SeaTunnel Engine management access is administrative access. Any client that can reach a management interface should be treated as a cluster administrator. SeaTunnel does not perform additional authorization checks when those clients submit jobs or interact with connectors, plugins, or third-party SDKs.

  • SeaTunnel management interfaces are not intended to be exposed directly to the public Internet.
  • SeaTunnel does not currently provide role-based access control (RBAC), multi-tenant isolation, or per-user authorization for management operations.
  • SeaTunnel executes user-supplied jobs, connector logic, and plugin code with the privileges of the SeaTunnel process. It does not provide workload sandboxing.
  • If a deployment admits a user or client to a SeaTunnel management interface, that access should be protected like administrator access.

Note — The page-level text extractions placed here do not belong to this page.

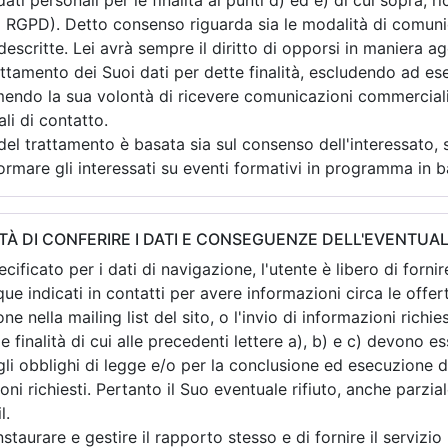
dati personali per le finalità ai punti d) ed e) di cui sopra, 
el RGPD). Detto consenso riguarda sia le modalità di comun
descritte. Lei avrà sempre il diritto di opporsi in maniera a
rattamento dei Suoi dati per dette finalità, escludendo ad e
mendo la sua volontà di ricevere comunicazioni commercial
li di contatto.
el trattamento è basata sia sul consenso dell'interessato, si
ormare gli interessati su eventi formativi in programma in ba
TÀ DI CONFERIRE I DATI E CONSEGUENZE DELL'EVENTUAL
ificato per i dati di navigazione, l'utente è libero di fornire
e indicati in contatti per avere informazioni circa le offert
ione nella mailing list del sito, o l'invio di informazioni richie
r le finalità di cui alle precedenti lettere a), b) e c) devono 
i obblighi di legge e/o per la conclusione ed esecuzione de
oni richiesti. Pertanto il Suo eventuale rifiuto, anche parzia
l.
instaurare e gestire il rapporto stesso e di fornire il servizio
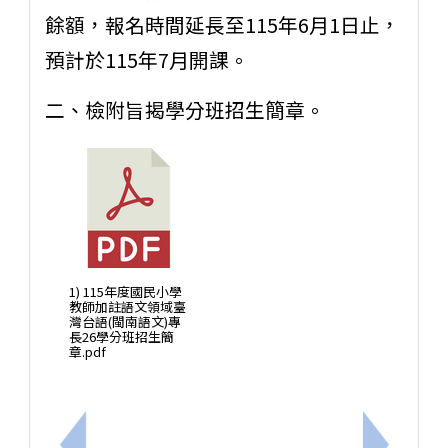
餘額，報名時間延長至115年6月1日止，
預計於115年7月開課。
二、檢附旨揭學分班招生簡章。
1) 115年度國民小學
教師加註語文領域臺
灣台語(閩南語文)專
長26學分班招生簡
章.pdf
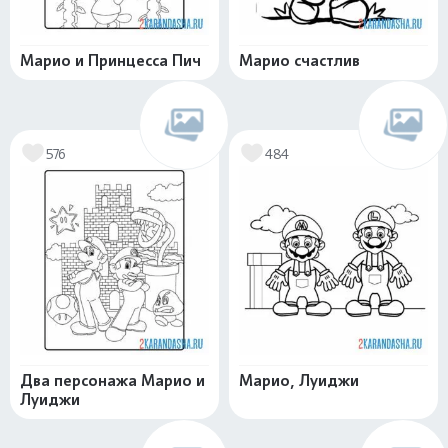
Марио и Принцесса Пич
Марио счастлив
576
484
Два персонажа Марио и
Марио, Луиджи
Луиджи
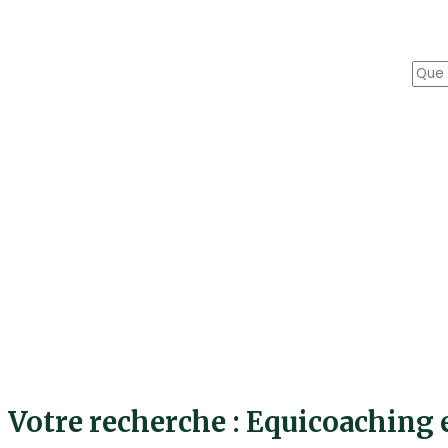
Votre recherche : Equicoaching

Deployment Recommendations

  • Expose only the management endpoints that you intentionally use.
  • Place SeaTunnel behind a private network, VPN, reverse proxy, ingress policy, or an equivalent access-control layer.
  • Use TLS or mutual TLS when management traffic crosses less-trusted networks.
  • Protect credentials, tokens, and cluster access like administrator credentials.

PLEASE PAY ATTENTION to report the security issue on the security email before disclosing it on public domain.

Frequently Asked Questions

During a security analysis of SeaTunnel, I noticed that SeaTunnel allows for remote code execution, is this an issue?

Apache SeaTunnel is a framework for executing user-supplied code and config in clusters. Users can submit code to SeaTunnel processes, which will be executed unconditionally, without any attempts to limit what code can run. Starting other processes, establishing network connections or accessing and modifying local files is possible.

Historically, we’ve received numerous remote code execution vulnerability reports, which we had to reject, as this is by design.

We strongly discourage users from exposing SeaTunnel processes to the public Internet. Within company networks or cloud accounts, we recommend restricting access to a SeaTunnel cluster via appropriate means.

Does SeaTunnel provide RBAC or fine-grained authorization for management APIs?

No. Once a user or client is admitted to a SeaTunnel management interface, SeaTunnel treats that access as administrative access.

If you need finer-grained access control, enforce it outside of SeaTunnel by using your identity provider, reverse proxy, API gateway, ingress policy, or network segmentation.

Can I expose SeaTunnel management interfaces directly to the public Internet?

No. SeaTunnel management interfaces are intended for trusted operator environments.

Expose them only through private networking or an explicit access-control layer, and use TLS where appropriate.